Eine Reihe von Beispielen ließe sich nun anführen, doch zwei sollen genügen. Das Priesterseminar St. Philipp Neri des Instituts Christus König und Hohepriester in Gricigliano bei Florenz in der Toskana, einer Ecclesia-Dei-Gemeinschaft, mußte im vergangenen Herbst aus Platzmangel elf Kandidaten abweisen. Für mehr als 30 Neueintritte fehlten einfach die Räumlichkeiten.
Das andere Beispiel ist bewußt nicht aus dem Kreis der Ecclesia-Dei-Gemeinschaften gewählt. Anfang Februar wurden am Herz-Jesu-Seminar der Priesterbruderschaft St. Pius X. in Zaitzkofen bei Regensburg 20 Seminaristen eingekleidet. Insgesamt brach das laufende Studienjahr bisherige Rekorde. Es ist das Jahr mit den meisten Neueintritten seit Gründung des Priesterseminars. Die Seminaristen kommen aus dem deutschen Sprachraum samt angrenzenden Ländern, darunter Polen, Ungarn, Kroatien und Dänemark.
„Das priesterliche Gewand – ein Hindernis für das Apostolat? Nein, im Gegenteil. S. E. Msgr. Tissier de Mallerais stellte in seiner Ansprache heraus, wie sehr die Soutane das Interesse der Menschen weckt und die Seelen zugänglich macht“, heißt es dazu auf der Internetseite des Seminars.
Text: Giuseppe Nardi
Bild: ICRSS/FSSPX (Screenshots)
Herr Nardi, den Gesichtspunkt mit der Kontrollgruppe haben Sie bestimmt von Erzbischof Vigano übernommen. Das letzte Priesterseminar im Bistum Essen wurde 2012 geschlossen. Die Kandidaten zogen deshalb nach Münster um. Das bisher erfolgreichste Bistum Münster, das auch die meisten deutschen Bischöfe hervorgebracht hat, konnte im letzten Jahr drei Priester weihen. In diesem Jahr wird voraussichtlich keine Priesterweihe stattfinden.

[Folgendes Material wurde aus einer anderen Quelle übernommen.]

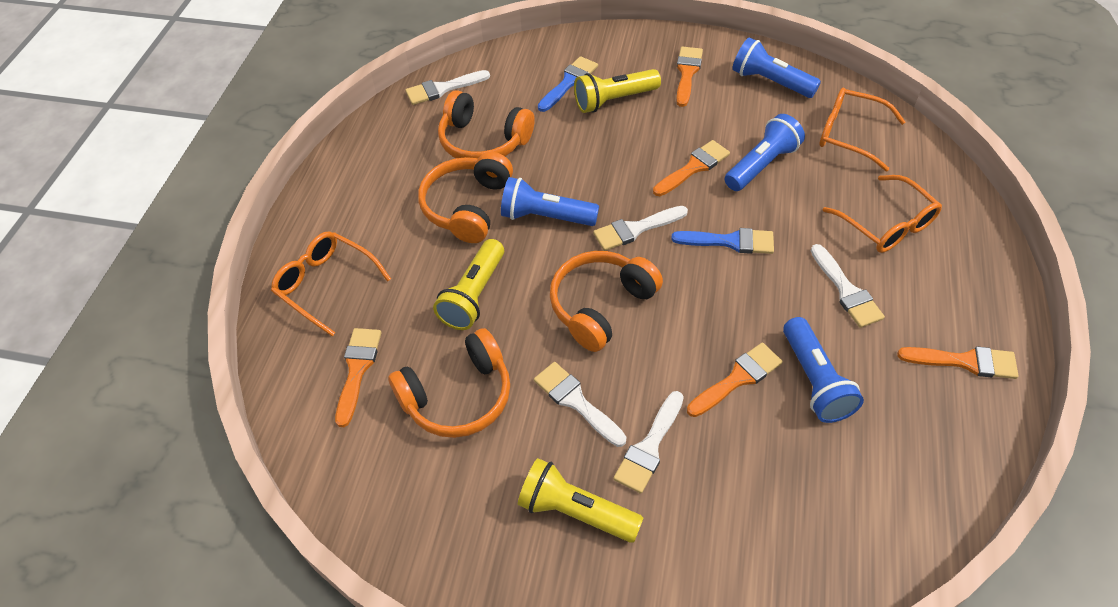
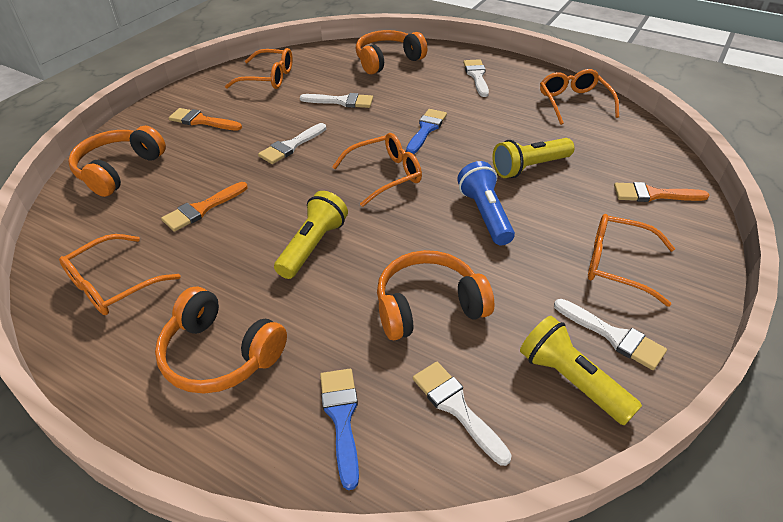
blue flashlight: 4 -> 1
orange brush: 5 -> 3
orange glasses: 3 -> 5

Ich frage mich, was die Agitatoren der globalisierten Kirche vorhaben ohne Priester. Zumal die Agitatoren selber Priester oder Bischöfe sind. Momentan scheint die Tendenz zu sein, sich aus beiden Geschlechtern die auszuwählen, deren Gesinnung am ehesten geeignet ist. Wobei eine Ausbildung egal scheint. Wie dem auch sei, ihre Ziele werden nicht erreicht werden, wie uns die heilige Schrift vorgibt. Laut 2 Thessalonicher muß zuvor der Widersacher offenbar werden. Ob das eine Person ist oder ein Typus von Mensch, werden wir noch sehen. Gott triumphiert jetzt schon in der Hinsicht, daß sich alles erfüllt und die Agitatoren wie vorausgesagt verwirrt im Geiste werden. Anders die Gottesfürchtigen. Sie werden immer klarer und eines Geistes.
Im persönlichen Umfeld treffe ich immer mehr Personen aus anderen Religionen, mit denen ich völlig übereinstimmender Meinung bin. Muslime, Hindus, Juden. Meine eigenen Volksgenossen werden mehrheitlich immer fremder.